To make Accountable Care Organizations (ACOs) more effective, federal enforcement agencies have issued two waivers that exempt ACOs from prosecution under existing health care regulations. These official agency pronouncements, released in late 2011, will directly impact Ambulatory Surgery Centers (ASCs) – even if the surgery center does not join an ACO.
The first waiver, involving antitrust laws, allows ACOs to bring together normally competing providers, potentially including ASCs, to coordinate care. The second waiver, involving health care fraud and abuse laws, provides incentives to physicians to use new approaches to patient care, which might possibly include referrals to ASCs.
Several lawyers specializing in each area of these waivers were interviewed for this article and asked to consider how surgery centers would be impacted. In a few areas they disagreed, demonstrating how complex and nuanced the enforcement agencies’ pronouncements can be.
Under the antitrust waiver, the lawyers said surgery centers will be able to share certain pricing information that is normally kept confidential. They noted, however, that even if ASCs do not join their local ACO, the waiver affords them protections against the ACO’s market power.

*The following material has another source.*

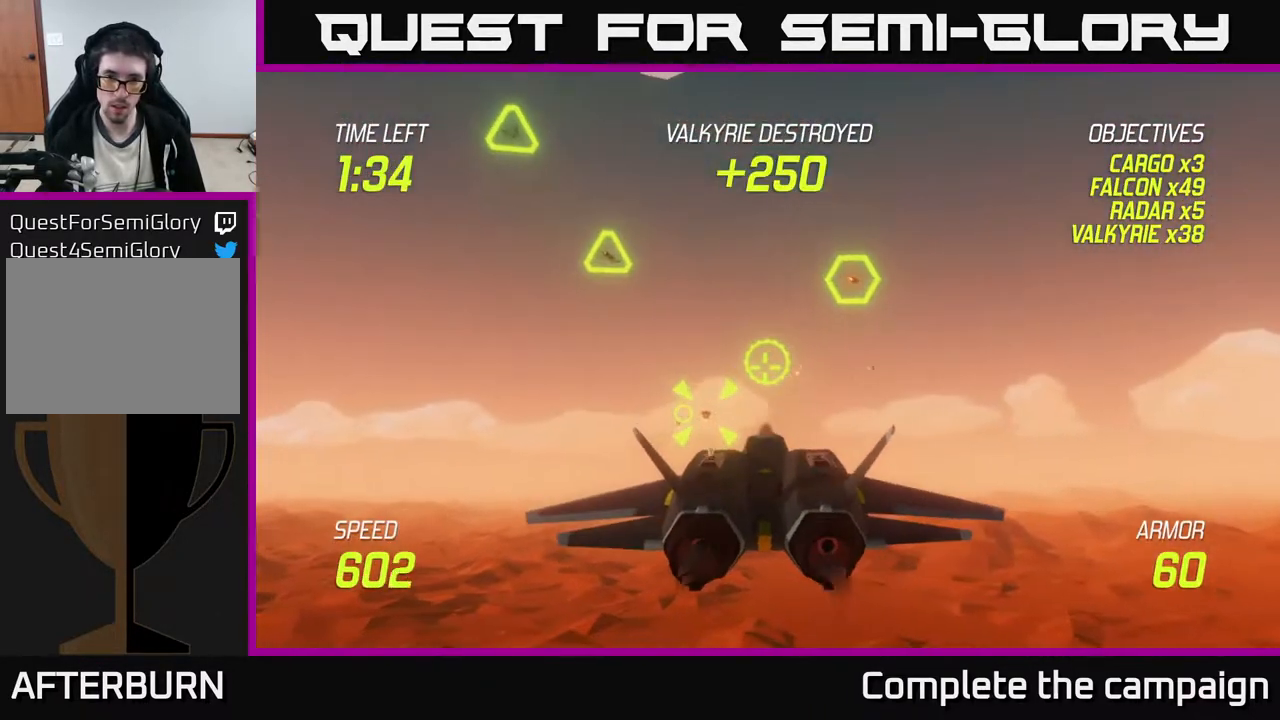
{"buttons": ["R2"], "left_stick": "center", "events": [[33, "R2", "down"], [150, "left_stick", "center"], [267, "left_stick", "left"], [450, "left_stick", "center"]]}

Under the fraud and abuse waiver, the lawyers said it allows the ACO to use its “shared savings” payments to reward providers to use more effective forms of care, such as a patient-centered medical home. But the attorneys were split on whether shared savings could reward physicians for referring patients to surgery centers. Two of the experts argued that ACOs would be able to offer very limited incentives, while another said it could not be done at all. Further guidance from the federal fraud and abuse agencies appears to be needed on this point.
ASCs & Antitrust
On October 20, 2011, the two federal antitrust enforcement agencies, the Department of Justice and the Federal Trade Commission, released a final policy statement on how antitrust laws would apply to Medicare-approved ACOs that deal with commercial payors. The statement is focused on ACOs’ arrangements with private payors, since Medicare prices are set by the federal government and are not in danger of being fixed.
The Antitrust Safety Zone
The final policy statement identifies an “antitrust safety zone,” in which ACOs would not be challenged, except in extraordinary circumstances. In order to qualify for this zone, an ACO cannot require surgery centers or hospitals to be “exclusive.” In other words, they would still be able to participate in other ACOs in the same market.
But several of the antitrust attorneys said it would be difficult for many ACOs to qualify for the safety zone. Essentially, ACO participants would have to represent 30% or less of the local health care market in each area of service, a designation that appears to correspond with a specialty. Douglas C. Ross, chair of litigation at Davis Wright Tremaine’s Seattle office says there could be dozens of areas of service in a single ACO and participants would have to make up less than 30% of the market in every one.
But, Ross said, ACOs that cannot qualify for the antitrust safety zone still have significant protections. The enforcement agencies won’t designate these ACOs as per se “illegal,” a standard that would be difficult for them to overcome, but will instead apply the “rule of reason” standard, which involves weighing anti-competitive features or the ACO against the ACO’s pro-competitive features.
In arrangements that do not qualify for the anti-trust safety zone, ASCs and other providers should not be required to exclusively contract with one ACO. The policy statement denotes exclusive contracting with surgery centers and other entities as an activity that “may raise competitive concerns” about these ACOs in the marketplace.
An earlier draft of this statement required agency review of ACOs that had more than 50% market share, but that stipulation was eliminated in the final version. Even so, Rob McCann, a partner at Drinker Biddle in Washington, DC, said all ACOs need to have documentation on file. If an agency suspects a violation, it will perform a “facts and circumstances analysis,” and ask for documentation. Meanwhile, new ACOs that want guidance can request a 90-day antitrust review by the agencies.